Can anyone tell me if the 1/8th racers of Toledo race on Saturdays or Sundays? Is the track open during the week for practice if you become a club member. 

I guess their website is down for the moment but is expected to be up soon?


----------



## Lazer Guy (Sep 12, 2005)

We race EL on Saturdays and gas on Sundays.
And yes the track is available on week days if you are a member.


----------



## Lessen (Jan 13, 2009)

Do the gas guys race EVERY Sunday provided weather is good or is there a planned schedule? Just curious. Thanks.


----------



## Lazer Guy (Sep 12, 2005)

this link has what they did last year>
http://www.rctech.net/forum/racing-forum/612854-one-eighth-racers-toledo-2012-thread-9.html
I think they race gas 1/8 and 1/10th almost every Sunday but I'm not sure of that.
You can ask on that link and somebody will let you know for sure.


----------



## davidl (Jan 7, 2002)

Lessen said:


> Do the gas guys race EVERY Sunday provided weather is good or is there a planned schedule? Just curious. Thanks.

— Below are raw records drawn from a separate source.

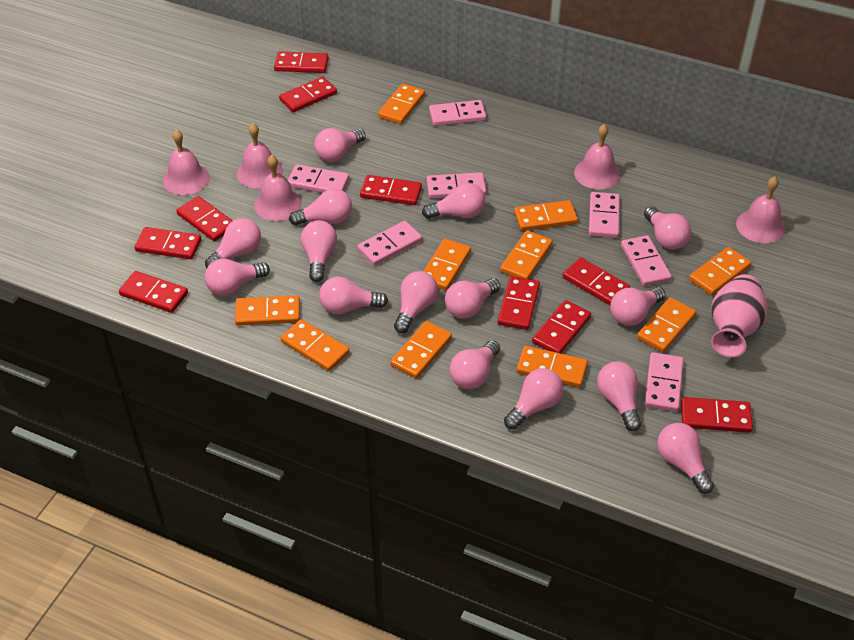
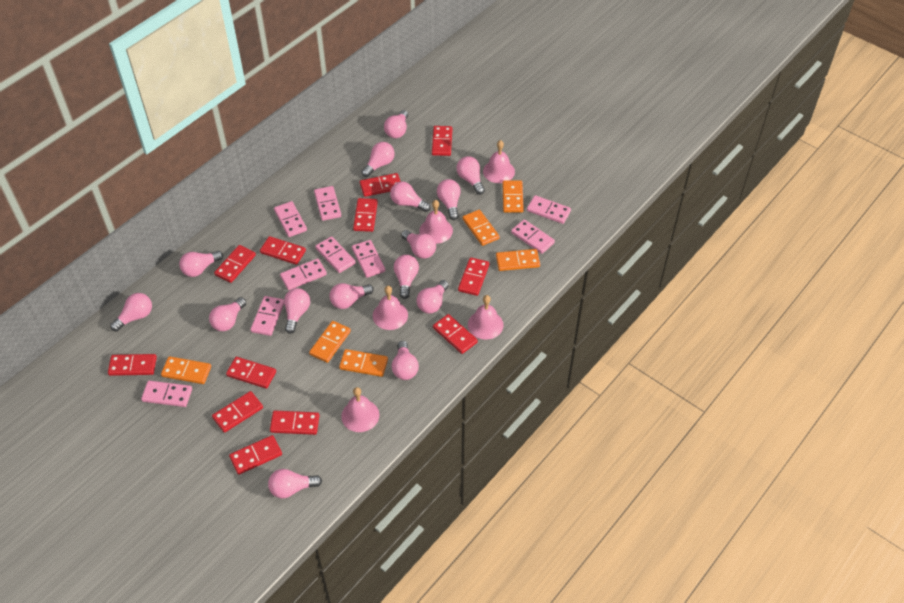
orange domino: 10 -> 6
pink domino: 7 -> 9
pink vase: 1 -> 0
red domino: 10 -> 12

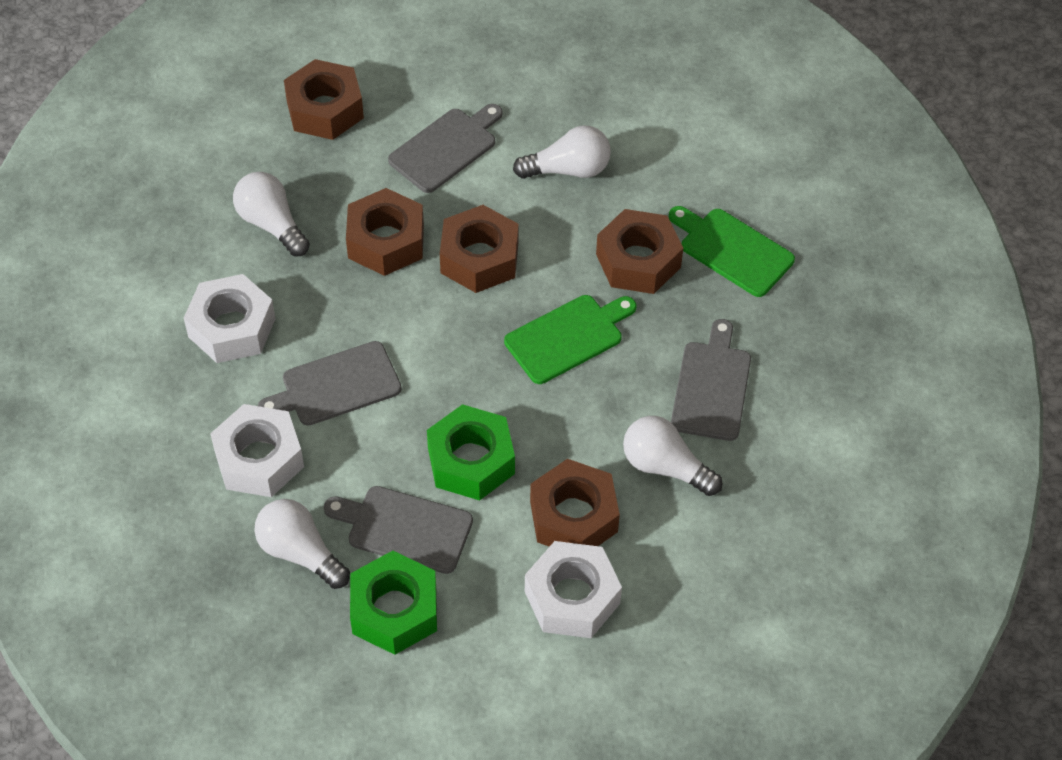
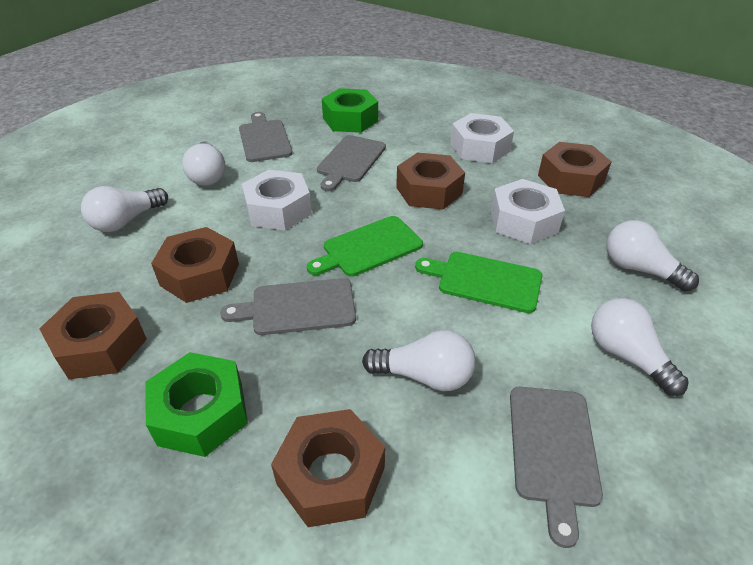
white light bulb: 4 -> 5

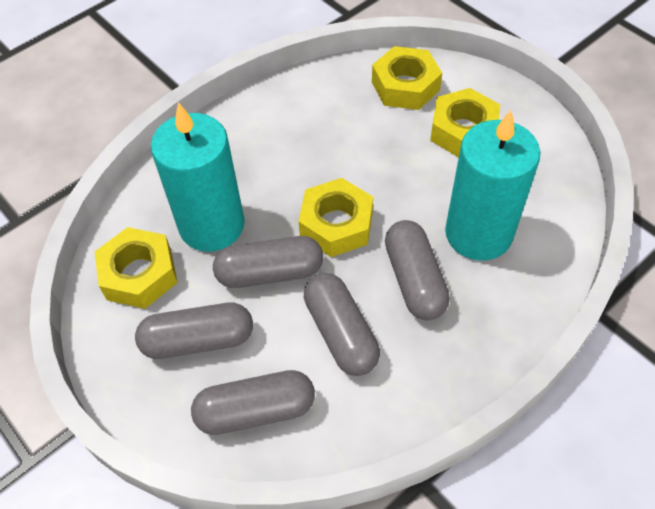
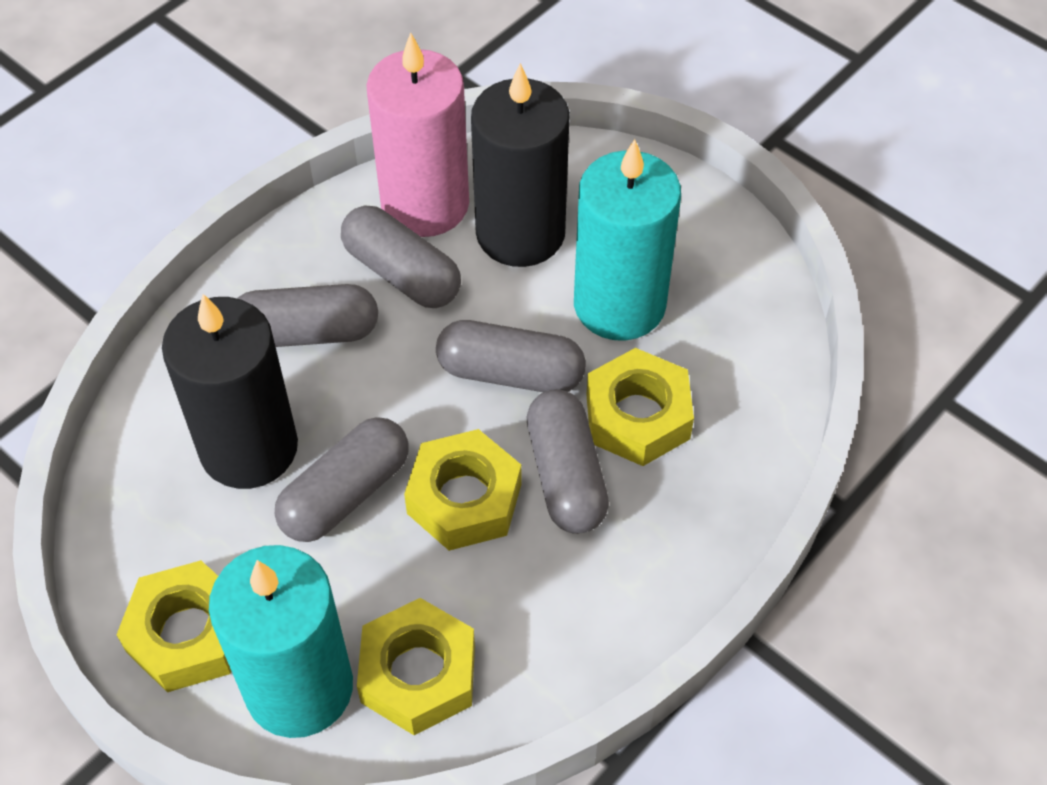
black candle: 0 -> 2
pink candle: 0 -> 1

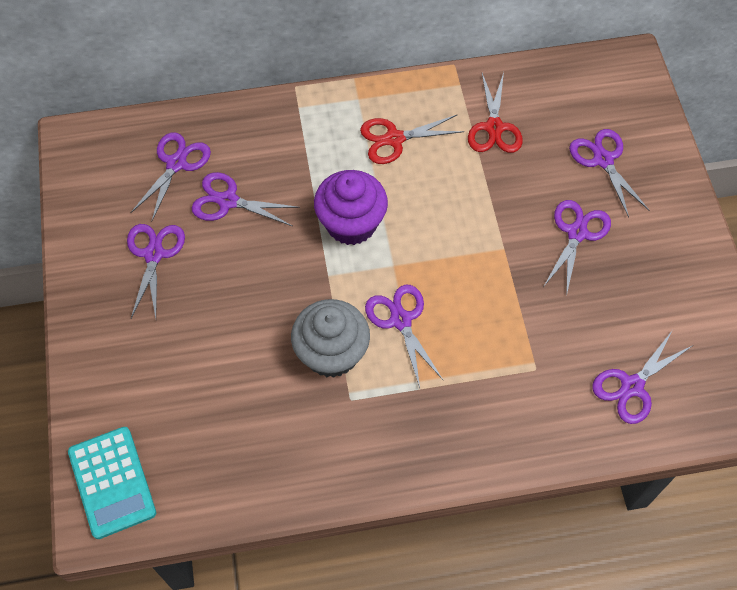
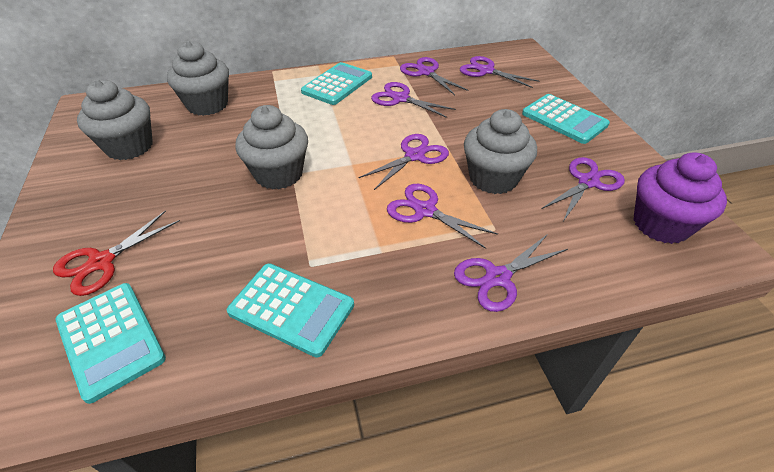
grey cupcake: 1 -> 4
red scissors: 2 -> 1
turquoise calculator: 1 -> 4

One Eighth Scale Racers of Toledo set up a schedule that is friendly to the Midwest Series, the ROAR 1/8 Nationals, the other regional tracks bigger races and the IFMAR World Championships. Their 2013 schedule will not be posted till those other races are figured out. They also do not race on Mothers Day.


----------



## T28Pilot (Jan 26, 2013)

Is there a website available for the One Eighth Racers? I can't seem to locate a functioning site.


----------



## davidl (Jan 7, 2002)

T28Pilot said:


> Is there a website available for the One Eighth Racers? I can't seem to locate a functioning site.


They have a site, but their webmaster passed away last year and they have not put a new webmaster to work on their site.


----------



## T28Pilot (Jan 26, 2013)

How unfortunate, I understand now. I will stay posted a loook for a new site in the future.............


----------



## tthib3685 (Apr 30, 2013)

im new to rc racing and i just bought the ofna 1/8 onroad gtp rtr and the servos suck! Any suggestions on a good servo to use for onroad that wont break the bank?


----------



## Flyin Hawaiian (Nov 5, 2010)

tthib3685 said:


> im new to rc racing and i just bought the ofna 1/8 onroad gtp rtr and the servos suck! Any suggestions on a good servo to use for onroad that wont break the bank?


This one is very good, it has good speed and good torque and reasonably priced.

http://www.amainhobbies.com/product...ndard-Digital-High-Torque-Titanium-Gear-Servo

I personally run radiopost servos. All I can say is they are amazing!!! The price is slightly higher but well worth it for me.

http://www.absolutehobbyz.com/product_info.php?products_id=8381


----------